Pupils play at the end of their lessons next to the director of the school, Untung (R), at their school in Krinjing, one of the most dangerous villages located on the north side of Mount Merapi volcano. Photo courtesy of Olivier Laban-Mattei and AFP.
by Bhimanto Suwastoyo
Mount Merapi (AFP) Jun 14, 2006
Indonesia Tuesday downgraded its top alert on Mount Merapi volcano as scientists said they no longer believe an eruption is imminent. Merapi - whose name means "Mountain of Fire" - was put on red alert on May 13 and its activity has fluctuated since then. It has declined substantially since Friday when part of a lava dome forming at its peak collapsed.

"The activity status of Merapi is downgraded from 'beware' to 'standby' as of June 13, 2006, at 11:00 am," said Yousana Siagian, head of the vulcanology office in West Java's Bandung, in a statement.

"With a depression in the lava dome... the risk has become small that a large-scale cloud will be emitted," the office said, referring to the searing clouds that are typical of a Merapi eruption.

Those clouds which have been emitted from Merapi's peak as well as its blazing lava flows had decreased in number and in the distance they travel since the volcano's last major belching of clouds Friday, the office said.

In the first six hours of Tuesday the volcano released only one observable cloud that reached 1.5 kilometers (less than one mile), plus 60 lava torrents. The longest of these travelled three kilometres.
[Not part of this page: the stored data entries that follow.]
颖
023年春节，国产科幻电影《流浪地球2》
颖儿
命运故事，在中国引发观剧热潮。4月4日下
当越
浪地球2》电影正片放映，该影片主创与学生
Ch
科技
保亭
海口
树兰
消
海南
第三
On Friday the clouds, which burn everything in their path, reached five kilometers (three miles) down the slope of the volcano, the farthest distance reached during the heightened alert. They did not reach inhabited areas.

The partial collapse of the dome caused Merapi to lose around one third of the lava and volcanic material accumulated at its peak and has made the structure more stable, scientists have said.

The vulcanology office recommended that the districts surrounding Merapi send home some 15,000 people evacuated from the danger zone and still sheltering in makeshift camps as of early Tuesday.

But Officials at disaster management centers in the districts told AFP late Tuesday that they had either not yet received official notification of the downgrading or had not yet acted on it.

"We have heard it, but so far we have received no official notification," said Suharto from the disaster management center in Magelang, a town west of Merapi where the vast majority of evacuees are staying.

Merapi's deadliest eruption occurred in 1930 when more than 1,300 people were killed.